IMAGE: California Wildfire
Dan Steinberg  /  AP
A massive wildfire burns in Los Padres National Forest near New Cuyama, Calif., on Monday.
updated 8/14/2007 7:02:58 PM ET 2007-08-14T23:02:58

Dozens of people were ordered to evacuate two small central Idaho towns on Tuesday as an 88-square-mile group of fires moved in their direction.

Gov. C.L. “Butch” Otter ordered the evacuations of Yellow Pine and Johnson Creek at the request of Valley County Sheriff Patti Bolen.

Across Idaho, hundreds of homes are threatened by wildfires that have blackened more than 500,000 acres, or 781 square miles, the National Interagency Fire Center said.

Although the National Weather Service said temperatures in the 70s and light wind were expected Tuesday, thunderstorms also were forecast in central Idaho, with only a 20 percent chance of rain.

A caravan was being organized to lead residents of Yellow Pine and Johnson Creek over a closed road to McCall, about 30 miles to the west, dispatcher Stacie Branum said. That road had been closed because of fire danger but was passable at times, said fire information officer Susan Marzec.

Hundreds forced to flee
Residents also had fled from around the central Idaho towns of Warm Lake in the Boise National Forest and Secesh, Warren and South Fork in the Payette National Forest, where more than 150 homes, five commercial properties and nearly 390 other structures were threatened by a 95-square-mile complex of fires, spokeswoman Kris Eriksen said.

Another group of fires southeast of McCall in the Boise National Forest had spread across more than 134 square miles, fire managers said. Officials were forced to shut off power lines between Scott Valley and Yellow Pine, leaving hundreds of people without power.

In north-central Idaho, the community of Comstock was threatened by a 94-square-mile fire in the Nez Perce National Forest, officials said.

Authorities in central Washington ordered about 180 people to evacuate two vacation communities along Lake Chelan on Tuesday out of concern that a wildfire could block their only road out. The blaze west of the lake had spread across 1,700 acres, or less than 3 square miles, the Chelan County sheriff’s office said.

Fires in Montana, Yellowstone
Montana still had nearly two dozen large wildfires Tuesday.

Residents of about 300 homes who were evacuated for a second time during the weekend remained out of their homes because of a blaze near the community of Seeley Lake, Mont., northeast of Missoula. That wildfire had charred more than 21,000 acres, or about 33 square miles, and was just 9 percent contained Tuesday, fire officials said.

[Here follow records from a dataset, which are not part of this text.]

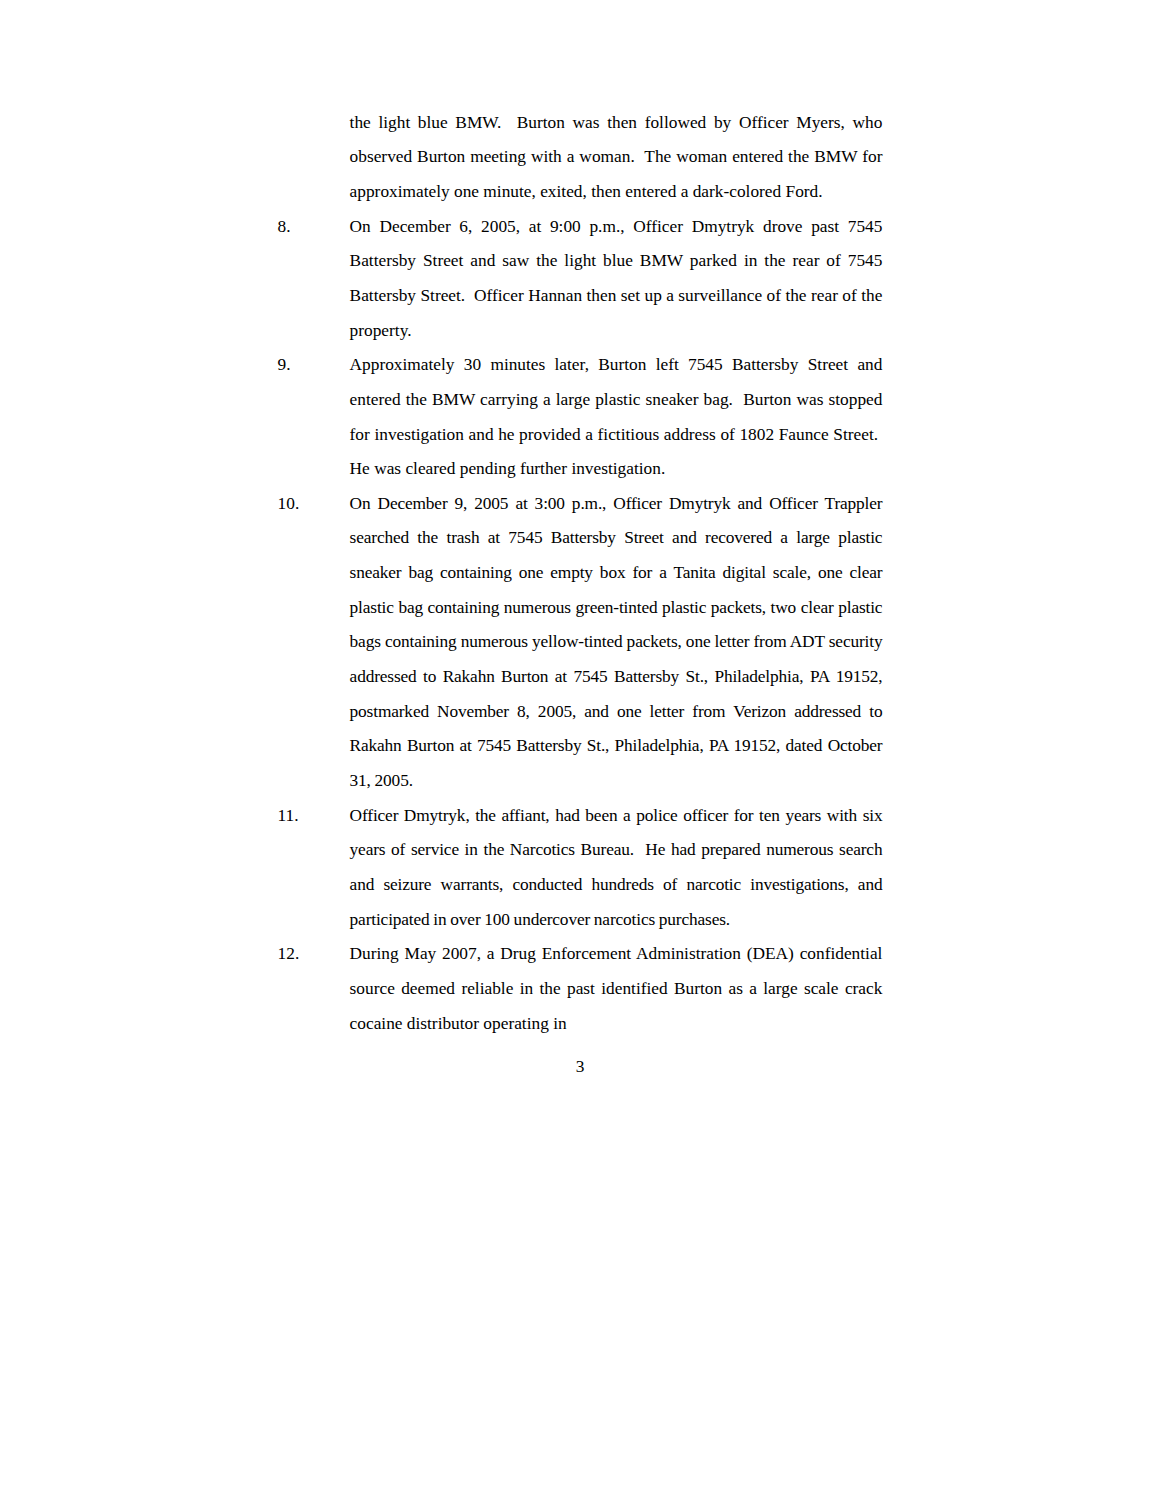the light blue BMW. Burton was then followed by Officer Myers, who observed Burton meeting with a woman. The woman entered the BMW for approximately one minute, exited, then entered a dark-colored Ford.
8. On December 6, 2005, at 9:00 p.m., Officer Dmytryk drove past 7545 Battersby Street and saw the light blue BMW parked in the rear of 7545 Battersby Street. Officer Hannan then set up a surveillance of the rear of the property.
9. Approximately 30 minutes later, Burton left 7545 Battersby Street and entered the BMW carrying a large plastic sneaker bag. Burton was stopped for investigation and he provided a fictitious address of 1802 Faunce Street. He was cleared pending further investigation.
10. On December 9, 2005 at 3:00 p.m., Officer Dmytryk and Officer Trappler searched the trash at 7545 Battersby Street and recovered a large plastic sneaker bag containing one empty box for a Tanita digital scale, one clear plastic bag containing numerous green-tinted plastic packets, two clear plastic bags containing numerous yellow-tinted packets, one letter from ADT security addressed to Rakahn Burton at 7545 Battersby St., Philadelphia, PA 19152, postmarked November 8, 2005, and one letter from Verizon addressed to Rakahn Burton at 7545 Battersby St., Philadelphia, PA 19152, dated October 31, 2005.
11. Officer Dmytryk, the affiant, had been a police officer for ten years with six years of service in the Narcotics Bureau. He had prepared numerous search and seizure warrants, conducted hundreds of narcotic investigations, and participated in over 100 undercover narcotics purchases.
12. During May 2007, a Drug Enforcement Administration (DEA) confidential source deemed reliable in the past identified Burton as a large scale crack cocaine distributor operating in
3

Crews battling that fire were preparing for stormy weather expected later this week, said fire information officer Pete Buist.

A Wyoming wildfire that had closed the east entrance to Yellowstone National Park was less active Tuesday, allowing tourists to enter the park from that approach for the first time in two days. While that gate was closed, tourists driving from Cody, Wyo., had to detour 29 miles to the park’s northeast entrance on the Montana line. More than 208,000 visitors passed through the east gate this year through July.

The blaze, just a few miles from Yellowstone’s east entrance, had blackened some 12,000 acres, or more than 15 square miles, and firefighters said they had yet to begin carving a fire break around the fire.

In Hawaii, meanwhile, while the Big Island of Hawaii waited to see if Hurricane Flossie would strike, firefighters on the island of Oahu faced a wildfire that had covered more than 3 square miles on the North Shore, damaging farm equipment and power lines. Several homes were evacuated for a time on Monday.